# YOUR ASSIGNMENT:
A single number is the expected answer: the count of lines in the records below that contain "Adhes".

# SUPPLIED RECORDS:
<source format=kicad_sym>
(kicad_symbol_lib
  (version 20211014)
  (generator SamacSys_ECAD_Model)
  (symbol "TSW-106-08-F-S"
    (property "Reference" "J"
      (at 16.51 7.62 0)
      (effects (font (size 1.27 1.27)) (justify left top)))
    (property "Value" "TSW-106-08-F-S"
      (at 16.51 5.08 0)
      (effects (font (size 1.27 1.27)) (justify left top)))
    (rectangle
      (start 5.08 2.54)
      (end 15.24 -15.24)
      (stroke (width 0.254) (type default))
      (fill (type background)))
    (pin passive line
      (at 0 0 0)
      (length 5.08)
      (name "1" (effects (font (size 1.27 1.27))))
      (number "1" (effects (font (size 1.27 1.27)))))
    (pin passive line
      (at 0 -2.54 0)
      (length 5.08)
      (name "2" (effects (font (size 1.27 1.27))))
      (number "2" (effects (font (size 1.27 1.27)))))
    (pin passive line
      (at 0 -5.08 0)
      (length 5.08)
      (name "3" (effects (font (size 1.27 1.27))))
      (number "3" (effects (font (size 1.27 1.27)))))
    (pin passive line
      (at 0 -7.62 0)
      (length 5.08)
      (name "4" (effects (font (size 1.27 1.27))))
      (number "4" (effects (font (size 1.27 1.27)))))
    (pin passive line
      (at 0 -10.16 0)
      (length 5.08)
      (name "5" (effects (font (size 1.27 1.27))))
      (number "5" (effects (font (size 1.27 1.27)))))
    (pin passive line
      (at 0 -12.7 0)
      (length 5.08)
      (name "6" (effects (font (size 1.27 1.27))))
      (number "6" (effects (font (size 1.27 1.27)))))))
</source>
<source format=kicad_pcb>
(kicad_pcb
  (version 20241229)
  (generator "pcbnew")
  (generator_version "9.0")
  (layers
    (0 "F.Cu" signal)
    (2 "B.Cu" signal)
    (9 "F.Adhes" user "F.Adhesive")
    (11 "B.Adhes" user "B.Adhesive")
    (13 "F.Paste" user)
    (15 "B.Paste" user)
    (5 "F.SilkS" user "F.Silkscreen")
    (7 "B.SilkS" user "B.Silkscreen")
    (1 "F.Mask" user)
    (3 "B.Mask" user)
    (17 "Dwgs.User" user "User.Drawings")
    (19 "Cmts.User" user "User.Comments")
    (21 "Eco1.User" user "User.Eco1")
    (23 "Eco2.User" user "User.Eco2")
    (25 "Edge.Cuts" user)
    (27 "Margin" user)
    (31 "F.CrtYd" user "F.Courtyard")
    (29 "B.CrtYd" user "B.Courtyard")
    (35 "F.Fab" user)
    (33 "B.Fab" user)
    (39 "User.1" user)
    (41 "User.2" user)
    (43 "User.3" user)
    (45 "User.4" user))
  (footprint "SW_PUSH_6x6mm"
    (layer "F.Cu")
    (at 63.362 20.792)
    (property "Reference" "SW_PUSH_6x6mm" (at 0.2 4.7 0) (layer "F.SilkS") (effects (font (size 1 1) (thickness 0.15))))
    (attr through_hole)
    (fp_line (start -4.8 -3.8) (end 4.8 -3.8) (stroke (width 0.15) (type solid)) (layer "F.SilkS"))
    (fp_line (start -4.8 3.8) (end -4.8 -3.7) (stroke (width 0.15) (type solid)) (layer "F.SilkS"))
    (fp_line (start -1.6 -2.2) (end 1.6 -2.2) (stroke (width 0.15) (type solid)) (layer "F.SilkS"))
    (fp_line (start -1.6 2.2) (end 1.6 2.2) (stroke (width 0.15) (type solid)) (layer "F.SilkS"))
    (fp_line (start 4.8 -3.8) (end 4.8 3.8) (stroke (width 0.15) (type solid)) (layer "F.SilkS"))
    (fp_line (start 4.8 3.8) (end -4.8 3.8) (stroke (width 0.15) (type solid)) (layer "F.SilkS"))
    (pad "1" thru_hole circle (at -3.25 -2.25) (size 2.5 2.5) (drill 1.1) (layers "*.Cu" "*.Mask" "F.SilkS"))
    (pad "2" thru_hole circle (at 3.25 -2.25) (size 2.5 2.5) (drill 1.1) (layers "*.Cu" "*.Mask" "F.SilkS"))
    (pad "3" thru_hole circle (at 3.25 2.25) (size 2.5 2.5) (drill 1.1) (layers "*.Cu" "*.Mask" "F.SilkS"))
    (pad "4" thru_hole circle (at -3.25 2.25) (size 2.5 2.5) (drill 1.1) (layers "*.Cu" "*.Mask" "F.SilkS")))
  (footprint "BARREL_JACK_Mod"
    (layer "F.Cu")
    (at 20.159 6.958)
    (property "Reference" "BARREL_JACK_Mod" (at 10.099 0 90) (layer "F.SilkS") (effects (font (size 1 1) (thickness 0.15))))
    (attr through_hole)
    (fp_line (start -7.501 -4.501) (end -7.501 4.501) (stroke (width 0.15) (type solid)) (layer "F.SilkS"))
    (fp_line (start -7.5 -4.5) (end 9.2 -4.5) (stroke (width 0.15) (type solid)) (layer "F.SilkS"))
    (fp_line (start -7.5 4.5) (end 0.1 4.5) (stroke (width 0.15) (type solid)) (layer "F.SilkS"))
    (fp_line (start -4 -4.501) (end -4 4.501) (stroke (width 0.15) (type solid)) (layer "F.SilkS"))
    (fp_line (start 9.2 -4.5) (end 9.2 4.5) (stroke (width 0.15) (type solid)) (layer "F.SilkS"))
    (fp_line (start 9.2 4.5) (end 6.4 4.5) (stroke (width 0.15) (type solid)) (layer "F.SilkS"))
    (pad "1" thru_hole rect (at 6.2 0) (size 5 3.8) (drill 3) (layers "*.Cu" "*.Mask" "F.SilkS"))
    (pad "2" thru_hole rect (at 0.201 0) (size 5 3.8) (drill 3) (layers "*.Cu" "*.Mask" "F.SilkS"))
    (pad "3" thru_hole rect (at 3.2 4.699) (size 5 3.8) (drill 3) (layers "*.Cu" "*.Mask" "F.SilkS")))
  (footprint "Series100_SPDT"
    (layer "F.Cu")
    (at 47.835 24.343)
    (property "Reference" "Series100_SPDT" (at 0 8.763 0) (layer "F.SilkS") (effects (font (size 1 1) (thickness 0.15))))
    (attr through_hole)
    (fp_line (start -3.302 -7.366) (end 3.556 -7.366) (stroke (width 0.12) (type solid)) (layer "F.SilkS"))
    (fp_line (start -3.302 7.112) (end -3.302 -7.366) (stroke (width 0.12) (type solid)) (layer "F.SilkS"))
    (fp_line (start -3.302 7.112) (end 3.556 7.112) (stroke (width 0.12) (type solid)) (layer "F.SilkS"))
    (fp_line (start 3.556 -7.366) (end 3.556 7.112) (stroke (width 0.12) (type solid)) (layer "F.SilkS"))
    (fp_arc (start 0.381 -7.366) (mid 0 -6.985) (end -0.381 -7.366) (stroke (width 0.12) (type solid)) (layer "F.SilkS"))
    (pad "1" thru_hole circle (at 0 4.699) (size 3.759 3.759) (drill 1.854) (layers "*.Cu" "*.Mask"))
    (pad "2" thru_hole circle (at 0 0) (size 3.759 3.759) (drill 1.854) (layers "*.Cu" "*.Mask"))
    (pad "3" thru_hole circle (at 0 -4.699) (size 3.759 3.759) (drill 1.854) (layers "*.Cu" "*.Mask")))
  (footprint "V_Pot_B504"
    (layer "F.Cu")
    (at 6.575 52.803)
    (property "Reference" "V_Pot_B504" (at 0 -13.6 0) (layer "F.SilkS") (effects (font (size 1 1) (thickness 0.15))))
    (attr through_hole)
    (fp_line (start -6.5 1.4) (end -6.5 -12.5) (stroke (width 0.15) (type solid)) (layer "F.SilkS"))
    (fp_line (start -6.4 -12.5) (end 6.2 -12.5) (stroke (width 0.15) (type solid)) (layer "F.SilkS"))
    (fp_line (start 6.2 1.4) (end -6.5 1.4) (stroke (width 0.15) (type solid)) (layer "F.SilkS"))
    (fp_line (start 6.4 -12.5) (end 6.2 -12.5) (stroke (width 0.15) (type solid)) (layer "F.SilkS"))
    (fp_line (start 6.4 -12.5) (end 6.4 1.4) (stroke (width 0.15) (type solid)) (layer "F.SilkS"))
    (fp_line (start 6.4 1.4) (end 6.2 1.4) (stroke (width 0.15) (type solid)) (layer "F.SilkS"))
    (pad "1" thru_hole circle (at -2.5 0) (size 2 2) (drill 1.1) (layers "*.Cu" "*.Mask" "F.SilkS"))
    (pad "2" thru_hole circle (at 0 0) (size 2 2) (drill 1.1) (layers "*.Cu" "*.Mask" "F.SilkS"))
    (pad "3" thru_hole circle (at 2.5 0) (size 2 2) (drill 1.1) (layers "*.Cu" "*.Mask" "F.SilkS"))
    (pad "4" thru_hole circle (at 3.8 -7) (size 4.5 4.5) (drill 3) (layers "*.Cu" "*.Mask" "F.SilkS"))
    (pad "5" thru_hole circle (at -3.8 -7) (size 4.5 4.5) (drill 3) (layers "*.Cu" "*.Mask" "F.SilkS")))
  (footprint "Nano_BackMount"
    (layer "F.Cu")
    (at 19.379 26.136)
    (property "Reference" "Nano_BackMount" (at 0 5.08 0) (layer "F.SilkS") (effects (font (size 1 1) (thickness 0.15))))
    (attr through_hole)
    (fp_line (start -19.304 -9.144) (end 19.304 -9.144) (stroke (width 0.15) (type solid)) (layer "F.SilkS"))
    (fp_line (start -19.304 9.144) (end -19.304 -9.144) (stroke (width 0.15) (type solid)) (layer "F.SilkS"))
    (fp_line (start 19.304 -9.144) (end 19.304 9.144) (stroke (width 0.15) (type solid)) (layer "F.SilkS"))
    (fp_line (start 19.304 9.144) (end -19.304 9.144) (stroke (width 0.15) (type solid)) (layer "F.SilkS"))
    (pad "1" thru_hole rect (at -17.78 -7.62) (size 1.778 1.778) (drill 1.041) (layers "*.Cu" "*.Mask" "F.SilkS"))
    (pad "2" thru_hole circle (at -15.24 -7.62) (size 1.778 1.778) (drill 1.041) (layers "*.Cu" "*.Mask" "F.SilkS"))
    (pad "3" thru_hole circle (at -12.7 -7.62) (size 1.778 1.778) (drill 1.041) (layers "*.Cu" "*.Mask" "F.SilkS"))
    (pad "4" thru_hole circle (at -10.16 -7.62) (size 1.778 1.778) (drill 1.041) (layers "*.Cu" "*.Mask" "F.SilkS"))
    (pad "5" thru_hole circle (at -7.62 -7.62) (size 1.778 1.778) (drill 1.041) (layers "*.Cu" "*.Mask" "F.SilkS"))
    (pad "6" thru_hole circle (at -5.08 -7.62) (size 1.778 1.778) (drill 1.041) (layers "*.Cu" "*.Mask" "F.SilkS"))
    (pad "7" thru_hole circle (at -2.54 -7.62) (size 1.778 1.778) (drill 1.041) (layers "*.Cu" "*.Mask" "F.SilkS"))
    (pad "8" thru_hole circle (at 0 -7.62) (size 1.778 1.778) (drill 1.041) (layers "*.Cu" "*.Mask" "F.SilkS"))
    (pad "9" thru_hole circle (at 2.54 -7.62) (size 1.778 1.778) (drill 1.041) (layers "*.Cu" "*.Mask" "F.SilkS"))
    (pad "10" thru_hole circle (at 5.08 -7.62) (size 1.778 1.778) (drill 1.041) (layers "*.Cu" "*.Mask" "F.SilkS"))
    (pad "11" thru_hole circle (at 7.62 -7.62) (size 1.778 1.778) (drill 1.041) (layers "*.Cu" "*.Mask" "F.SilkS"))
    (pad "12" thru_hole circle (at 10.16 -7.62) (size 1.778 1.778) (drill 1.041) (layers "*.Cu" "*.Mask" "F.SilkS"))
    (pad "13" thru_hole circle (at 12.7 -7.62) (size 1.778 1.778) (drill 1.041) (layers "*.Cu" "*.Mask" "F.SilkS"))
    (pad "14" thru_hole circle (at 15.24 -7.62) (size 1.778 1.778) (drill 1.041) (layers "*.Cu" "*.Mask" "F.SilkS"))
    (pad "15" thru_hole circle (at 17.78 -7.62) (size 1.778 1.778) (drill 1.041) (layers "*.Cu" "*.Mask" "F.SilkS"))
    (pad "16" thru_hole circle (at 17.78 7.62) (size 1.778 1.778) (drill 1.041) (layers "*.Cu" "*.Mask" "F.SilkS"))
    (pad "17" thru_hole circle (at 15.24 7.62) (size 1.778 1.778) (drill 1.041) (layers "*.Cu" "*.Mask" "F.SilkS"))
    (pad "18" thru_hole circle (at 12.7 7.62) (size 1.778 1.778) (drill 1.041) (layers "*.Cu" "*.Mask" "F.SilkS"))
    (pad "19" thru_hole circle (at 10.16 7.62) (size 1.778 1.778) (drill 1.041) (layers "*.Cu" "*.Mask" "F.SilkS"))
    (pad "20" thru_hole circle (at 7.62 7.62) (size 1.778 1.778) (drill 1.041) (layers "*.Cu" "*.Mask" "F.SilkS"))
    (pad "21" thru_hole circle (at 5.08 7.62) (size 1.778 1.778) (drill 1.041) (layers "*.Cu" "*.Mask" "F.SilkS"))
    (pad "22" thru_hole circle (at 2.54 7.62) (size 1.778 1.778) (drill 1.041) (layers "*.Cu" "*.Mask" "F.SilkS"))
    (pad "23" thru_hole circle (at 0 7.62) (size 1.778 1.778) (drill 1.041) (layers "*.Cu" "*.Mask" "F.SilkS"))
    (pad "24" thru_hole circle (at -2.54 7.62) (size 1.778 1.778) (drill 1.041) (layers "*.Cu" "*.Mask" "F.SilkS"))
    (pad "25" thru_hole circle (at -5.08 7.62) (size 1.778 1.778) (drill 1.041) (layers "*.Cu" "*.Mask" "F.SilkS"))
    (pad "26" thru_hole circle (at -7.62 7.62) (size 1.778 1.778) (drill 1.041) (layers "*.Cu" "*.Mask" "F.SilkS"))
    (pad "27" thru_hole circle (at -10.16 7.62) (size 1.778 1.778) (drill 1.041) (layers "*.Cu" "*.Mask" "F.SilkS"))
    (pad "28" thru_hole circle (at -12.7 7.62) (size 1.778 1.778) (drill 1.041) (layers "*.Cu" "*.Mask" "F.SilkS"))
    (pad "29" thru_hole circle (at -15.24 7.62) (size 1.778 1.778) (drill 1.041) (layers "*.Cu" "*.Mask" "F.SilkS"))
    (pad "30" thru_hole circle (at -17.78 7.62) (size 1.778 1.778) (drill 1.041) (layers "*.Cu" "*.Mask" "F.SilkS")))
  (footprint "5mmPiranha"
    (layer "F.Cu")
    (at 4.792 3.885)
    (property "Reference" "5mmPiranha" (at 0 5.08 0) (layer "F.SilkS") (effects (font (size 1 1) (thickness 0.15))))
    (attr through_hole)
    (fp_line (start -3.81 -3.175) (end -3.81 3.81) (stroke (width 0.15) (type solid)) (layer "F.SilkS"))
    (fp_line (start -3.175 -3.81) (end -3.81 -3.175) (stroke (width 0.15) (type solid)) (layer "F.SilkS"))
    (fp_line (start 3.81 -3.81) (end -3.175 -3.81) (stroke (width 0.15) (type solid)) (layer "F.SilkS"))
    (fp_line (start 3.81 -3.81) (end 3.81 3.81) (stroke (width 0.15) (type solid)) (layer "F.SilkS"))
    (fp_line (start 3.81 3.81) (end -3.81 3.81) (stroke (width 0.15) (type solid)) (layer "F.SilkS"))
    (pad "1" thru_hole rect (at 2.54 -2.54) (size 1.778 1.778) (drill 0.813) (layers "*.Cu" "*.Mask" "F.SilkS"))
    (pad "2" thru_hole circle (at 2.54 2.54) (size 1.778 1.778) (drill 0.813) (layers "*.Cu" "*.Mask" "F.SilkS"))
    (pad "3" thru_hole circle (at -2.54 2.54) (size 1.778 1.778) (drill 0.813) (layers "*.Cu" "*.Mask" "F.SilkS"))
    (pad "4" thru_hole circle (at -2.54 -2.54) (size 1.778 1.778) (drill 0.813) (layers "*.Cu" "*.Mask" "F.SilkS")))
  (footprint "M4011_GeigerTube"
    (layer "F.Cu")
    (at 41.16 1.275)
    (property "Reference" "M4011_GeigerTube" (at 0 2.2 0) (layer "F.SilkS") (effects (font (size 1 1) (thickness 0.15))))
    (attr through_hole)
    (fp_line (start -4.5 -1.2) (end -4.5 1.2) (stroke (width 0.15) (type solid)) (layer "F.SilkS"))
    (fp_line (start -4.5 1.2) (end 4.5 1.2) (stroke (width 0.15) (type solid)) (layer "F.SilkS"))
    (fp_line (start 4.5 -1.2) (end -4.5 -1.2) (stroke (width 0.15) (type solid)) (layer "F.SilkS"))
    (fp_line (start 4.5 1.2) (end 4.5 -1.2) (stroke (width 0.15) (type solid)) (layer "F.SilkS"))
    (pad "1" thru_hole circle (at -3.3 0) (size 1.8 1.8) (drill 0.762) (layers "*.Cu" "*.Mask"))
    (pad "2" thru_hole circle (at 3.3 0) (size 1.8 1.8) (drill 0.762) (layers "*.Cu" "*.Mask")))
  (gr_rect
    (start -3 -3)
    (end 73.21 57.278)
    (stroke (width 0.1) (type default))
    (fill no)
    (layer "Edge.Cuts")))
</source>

# SOLUTION FOR THIS TASK:
2